The ability to smell is associated with the first cranial nerve and is often the first one to be degraded in cognitive decline. Peanut butter is what you call a “pure odorant”, so it is only detected by the olfactory nerve and is very easy to access.

“Dr. Heilman said, ‘If you can come up with something quick and inexpensive, we can do it,’” Stamps says.

Basically, they asked patients to participate of this test, which only included a tablespoon and a ruler. The patient closed his or her eyes and mouth and blocked one nostril while the clinician opened the peanut butter container and placed it close to the open nostril. The clinician then moved the peanut butter 1 cm closer to the nostril and asked the patient if he/she felt the peanut butter smell, then repeated the entire procedure with the other nostril, after a 90 second period delay. People with early stages of Alzheimer’s had a dramatic difference between the left and right nostril performance – the left nostril was impaired, detecting the smell at an average of 10 cm closer.

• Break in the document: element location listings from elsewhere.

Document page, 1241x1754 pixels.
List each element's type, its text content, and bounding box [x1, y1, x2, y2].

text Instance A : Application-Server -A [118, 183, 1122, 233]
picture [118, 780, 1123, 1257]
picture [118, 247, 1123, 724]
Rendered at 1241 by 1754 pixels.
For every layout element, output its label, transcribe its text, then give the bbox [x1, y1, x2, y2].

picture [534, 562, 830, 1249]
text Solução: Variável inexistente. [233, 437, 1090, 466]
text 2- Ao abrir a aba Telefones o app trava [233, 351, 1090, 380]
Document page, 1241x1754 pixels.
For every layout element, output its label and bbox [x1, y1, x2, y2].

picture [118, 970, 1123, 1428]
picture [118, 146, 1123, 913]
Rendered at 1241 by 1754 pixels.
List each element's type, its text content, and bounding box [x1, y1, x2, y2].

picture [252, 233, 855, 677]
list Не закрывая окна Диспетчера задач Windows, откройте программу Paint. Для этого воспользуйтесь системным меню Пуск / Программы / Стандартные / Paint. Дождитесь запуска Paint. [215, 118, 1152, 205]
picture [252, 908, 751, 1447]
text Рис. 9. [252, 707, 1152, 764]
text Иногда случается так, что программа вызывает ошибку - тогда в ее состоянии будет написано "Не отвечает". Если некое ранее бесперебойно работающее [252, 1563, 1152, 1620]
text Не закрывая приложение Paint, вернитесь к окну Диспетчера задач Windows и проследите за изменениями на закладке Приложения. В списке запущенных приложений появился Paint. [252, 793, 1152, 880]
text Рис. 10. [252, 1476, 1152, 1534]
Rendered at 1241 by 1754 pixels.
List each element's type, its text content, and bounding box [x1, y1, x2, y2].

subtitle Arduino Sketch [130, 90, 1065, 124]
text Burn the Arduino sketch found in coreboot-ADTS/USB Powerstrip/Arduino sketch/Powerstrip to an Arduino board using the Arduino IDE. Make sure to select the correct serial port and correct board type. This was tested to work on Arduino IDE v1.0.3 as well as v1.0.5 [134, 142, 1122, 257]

In other types of dementia, the patients had almost no difference between the left and right nostril.

“At the moment, we can use this test to confirm diagnosis,” Stamps says. “But we plan to study patients with mild cognitive impairment to see if this test might be used to predict which patients are going to get Alzheimer’s disease.”

This test could be incredibly useful especially in less developed areas of the world, where clinics don’t have access to the equipment necessary to conduct traditional tests.

“We see people with all kinds of memory disorders,” Heilman says. Many tests to confirm a diagnosis of Alzheimer’s disease or other dementias can be time-consuming, costly, or invasive. “This can become an important part of the evaluation process.”